Lentil and Veggie Stir-Fry with Poached Eggs

A hearty, fiber- and protein-rich slow-carb meal combining stir-fried vegetables, cooked lentils, and poached eggs. This dish is packed with plant-based nutrition, healthy fats, and topped with fresh herbs for a refreshing, satisfying meal.
Prep Time 6 minutes
Cook Time 10 minutes
Total Time 16 minutes
Course: Breakfast, brunch
Cuisine: western fusion
Calories: 370

Ingredients
  

  • 1 cup Cooked lentils Pre-cooked; green or brown lentils preferred
  • 1 cup Mixed vegetables Such as bell peppers, zucchini, and tomatoes
  • 2 Eggs Poached in simmering water
  • 1 tbsp Coconut oil or olive oil Used for stir-frying vegetables
  • For taste - Salt and pepper For seasoning
  • Optional - Fresh herbs Such as parsley or cilantro for garnish

Equipment

  • 1 Skillet or frying pan For stir-frying the vegetables and warming lentils
  • 1 Saucepan For poaching the eggs in simmering water
  • 1 Slotted Spoon To remove poached eggs from water without breaking
  • 1 Mixing spoon or spatula For stirring vegetables and lentils during cooking
  • 1 Cutting Board For prepping vegetables
  • 1 Knife For chopping vegetables
  • 1 Serving plate or bowl For assembling and serving the final dish

Method
 

  1. Chop the mixed vegetables into bite-sized pieces.
  2. Heat coconut or olive oil in a skillet over medium heat.
  3. Add the vegetables and sauté for 5–6 minutes until tender.
  4. Stir in the cooked lentils and warm through for 2–3 minutes.
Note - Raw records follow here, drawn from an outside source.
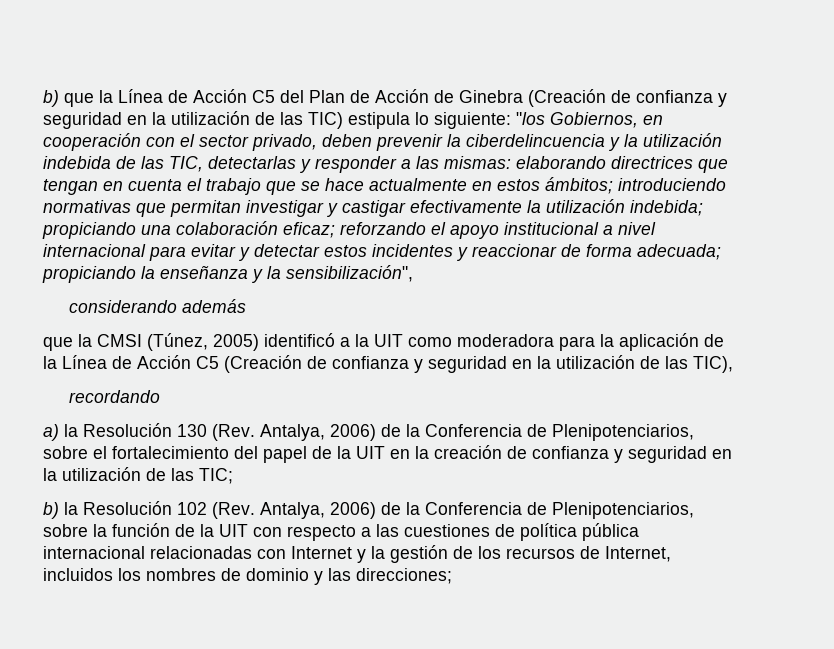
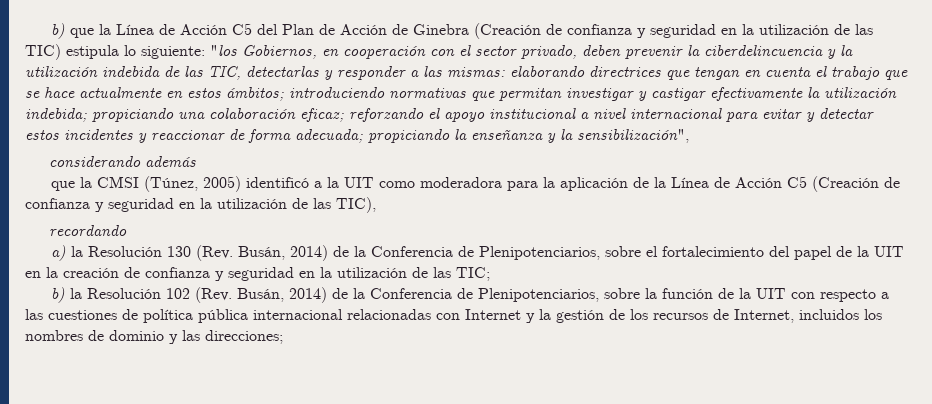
[260,424,376,441] Antalya, 2006) -> [238,245,329,261] Busán, 2014)
[260,502,376,519] Antalya, 2006) -> [237,287,328,303] Busán, 2014)

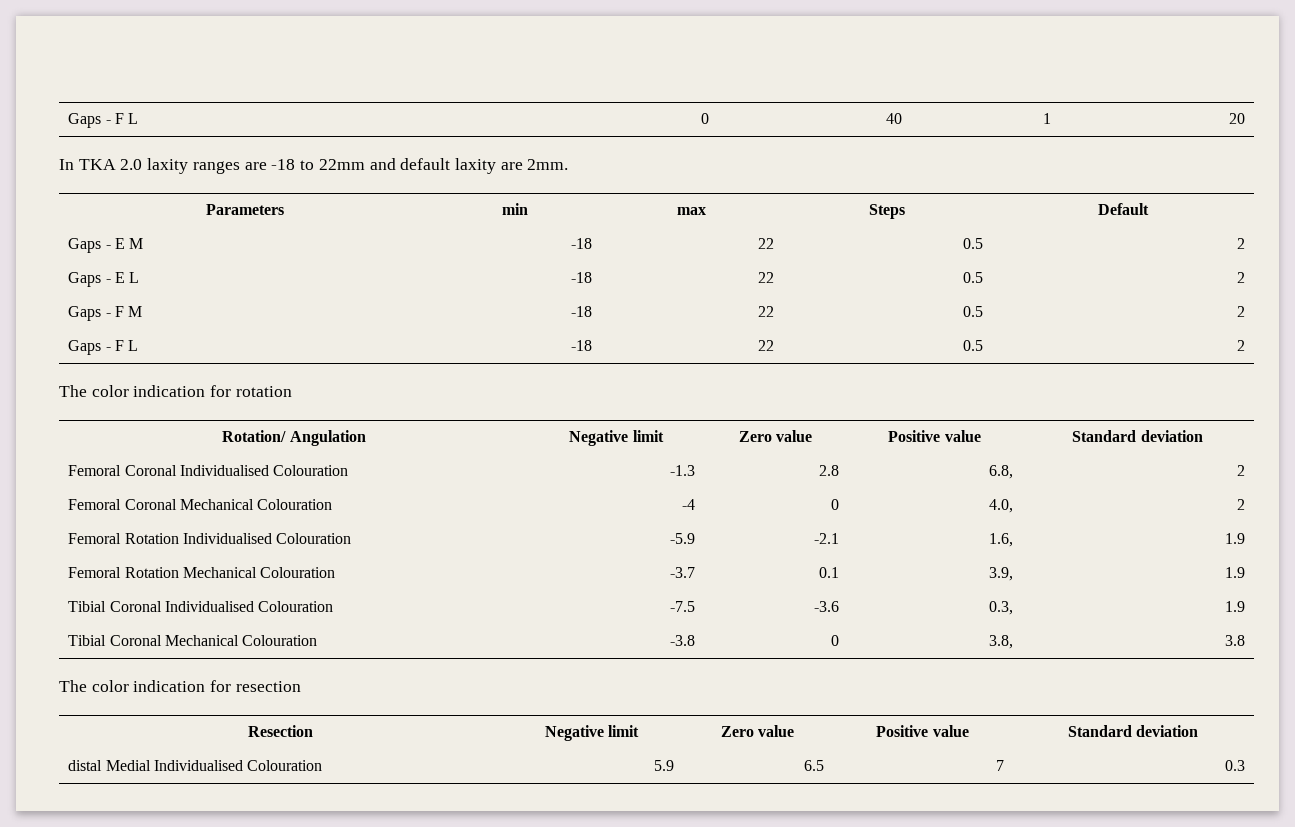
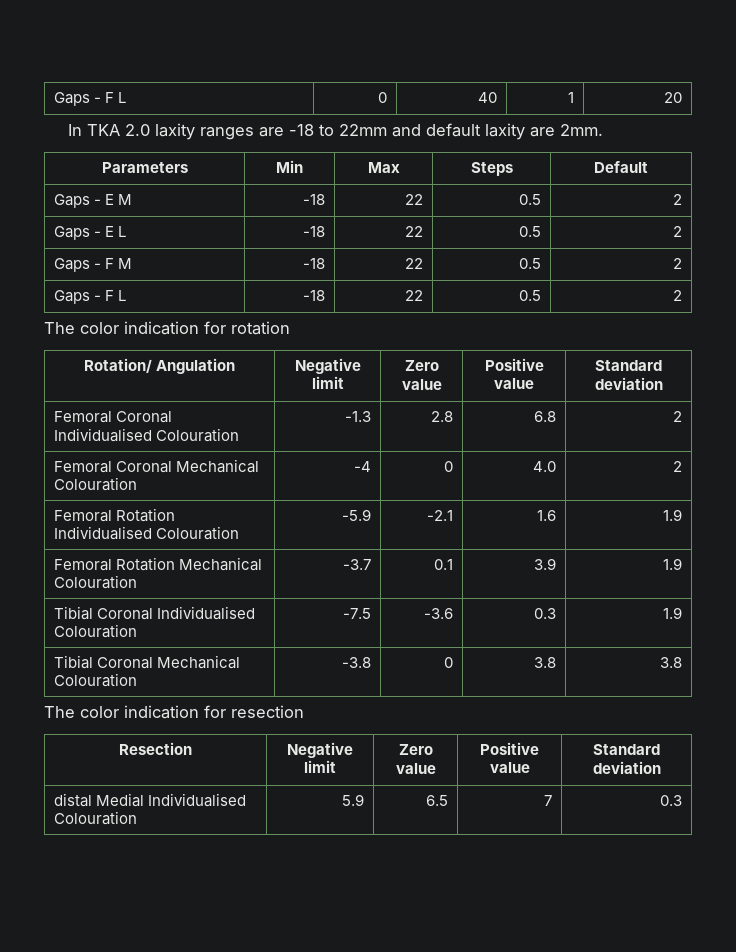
[502,203,528,215] [677,207,706,215] min | max -> [276,160,303,173] [367,162,400,173] Min | Max
[988,465,1013,479] 6.8, -> [534,411,557,422] 6.8
[988,499,1013,513] 4.0, -> [533,461,557,472] 4.0
[988,533,1013,547] 1.6, -> [537,510,557,521] 1.6
[988,567,1013,581] 3.9, -> [534,558,557,570] 3.9
[988,601,1013,615] 0.3, -> [534,608,557,619] 0.3
[988,635,1013,649] 3.8, -> [534,657,557,668] 3.8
Season with salt and pepper.
  5. In a separate saucepan, bring water to a gentle simmer and poach the eggs for 3–4 minutes until the whites are set but yolks remain runny.
  6. Plate the lentil and veggie stir-fry. Top with the poached eggs and garnish with fresh herbs if desired.
  7. Serve warm and enjoy your Lentil and Veggie Stir-Fry with Poached Eggs

Notes

    • Use pre-cooked lentils to save time in the morning; canned or homemade both work.
    • Choose colorful, non-starchy vegetables like bell peppers, tomatoes, and zucchini for both flavor and nutrition.
    • Poach eggs gently in simmering—not boiling—water to keep yolks intact and creamy.
    • Customize the herbs and seasoning with cumin, paprika, or a splash of lemon juice for brightness.
    • Best served fresh, but veggie-lentil mix can be stored in the fridge for up to 2 days for quick reheating.